Orthocentric Powers
by
Christa Marie Nathe
In this exploration
we are going to construct several orthocenters of inter-related triangles and
observe some relationships between their orthocenters. In addition we will also construct
circumcircles that are inter-related to both each other and the triangles used
to construct them. Recall that an
orthocenter of a triangle is formed from the intersection of the three lines of
the altitude of the triangle. An altitude is a perpendicular segment from a vertex
to the line of the triangle on the opposite side.
Lets begin with
constructing our basic triangle, which we will label ABC
The orthocenter of
ABC is point H.
Now we have four
triangles.
ABC
HBC
HAB
HAC
We will now construct
the orthocenters of each of the aforementioned four triangles.
Orthocenter of HBC is
point J, which is also the vertex A of our original triangle.
Orthocenter of HAB is
point L and consequently vertex point C of our base ABC triangle.
The orthocenter of
HAC is point M, as well as the vertex B of the triangle ABC.

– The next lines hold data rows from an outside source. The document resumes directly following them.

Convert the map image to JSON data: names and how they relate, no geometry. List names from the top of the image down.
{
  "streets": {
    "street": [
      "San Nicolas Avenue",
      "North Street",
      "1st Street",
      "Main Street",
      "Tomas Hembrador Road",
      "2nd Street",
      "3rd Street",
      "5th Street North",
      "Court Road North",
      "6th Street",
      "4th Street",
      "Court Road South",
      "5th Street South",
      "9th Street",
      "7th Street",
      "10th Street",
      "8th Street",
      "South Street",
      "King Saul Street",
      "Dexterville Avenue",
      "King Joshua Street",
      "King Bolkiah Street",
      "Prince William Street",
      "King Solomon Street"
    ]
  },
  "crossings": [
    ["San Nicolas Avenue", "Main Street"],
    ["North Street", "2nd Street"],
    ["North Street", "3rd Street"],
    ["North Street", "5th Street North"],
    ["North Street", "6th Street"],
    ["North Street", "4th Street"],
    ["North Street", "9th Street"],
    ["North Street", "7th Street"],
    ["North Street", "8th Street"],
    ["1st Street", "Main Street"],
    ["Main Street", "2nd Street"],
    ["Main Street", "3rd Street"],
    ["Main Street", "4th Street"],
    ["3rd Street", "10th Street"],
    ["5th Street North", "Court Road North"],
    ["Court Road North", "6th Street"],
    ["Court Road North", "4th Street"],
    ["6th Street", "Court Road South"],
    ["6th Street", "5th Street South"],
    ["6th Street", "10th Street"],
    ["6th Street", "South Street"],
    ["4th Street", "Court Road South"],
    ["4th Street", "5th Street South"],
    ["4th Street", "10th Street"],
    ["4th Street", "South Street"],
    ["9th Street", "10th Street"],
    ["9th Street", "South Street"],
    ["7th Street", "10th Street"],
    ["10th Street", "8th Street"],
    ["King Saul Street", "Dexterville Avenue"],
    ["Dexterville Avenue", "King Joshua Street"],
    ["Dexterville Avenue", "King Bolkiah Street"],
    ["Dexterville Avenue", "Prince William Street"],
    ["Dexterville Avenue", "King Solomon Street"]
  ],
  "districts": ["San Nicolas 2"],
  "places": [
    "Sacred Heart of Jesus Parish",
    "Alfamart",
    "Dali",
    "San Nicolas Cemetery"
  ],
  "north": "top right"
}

Next we will construct the circumcircles for each triangle
ABC
HBC
HAB
HAC
Remember that circumcircles are constructed via circumcenter point of a triangle. The circumcenter of a triangle is the point that is equidistant from the three vertices of the triangle. By taking the perpendicular bisector of each of the segments between two vertices of the triangle and their intersection it will yield the circumcenter. The circumcircle is the circle created by the vertices of the triangle, with the circumcenter point as its radius.
Circumcircle of ABC
Circumcenter of HBC
Circumcenter of HAB
Circumcircle of HAC
Combining all of our
constructions of the orthocenters for the four triangles, the circumcircles and
connecting the circumcenters we obtain the following figure.
Now that we have made
our composite construction of all of elements, lets see what happens when the
vertex A is moved to where its orthocenter is, that is at point H. As a result,
the pink circle from triangle HBC is swapped with the green circle from ABC
since changing the position of A altered its circumcenter. As H moved, the
triangle HBC became larger thus causing its circumcenter and circumcircle to
shift.
Here,
point H is exchanged with vertex B. Can you anticipate which circle will be
shifted?
If you expected the
green circumcircle from triangle ABC and the blue circumcircle from triangle
HAC to be swapped then you were correct!
Finally, H is switch
with vertex C and we derive the following construct.
Yes,
the green circle of the ABC triangle and the turquoise circle of the HAB
triangle were switched.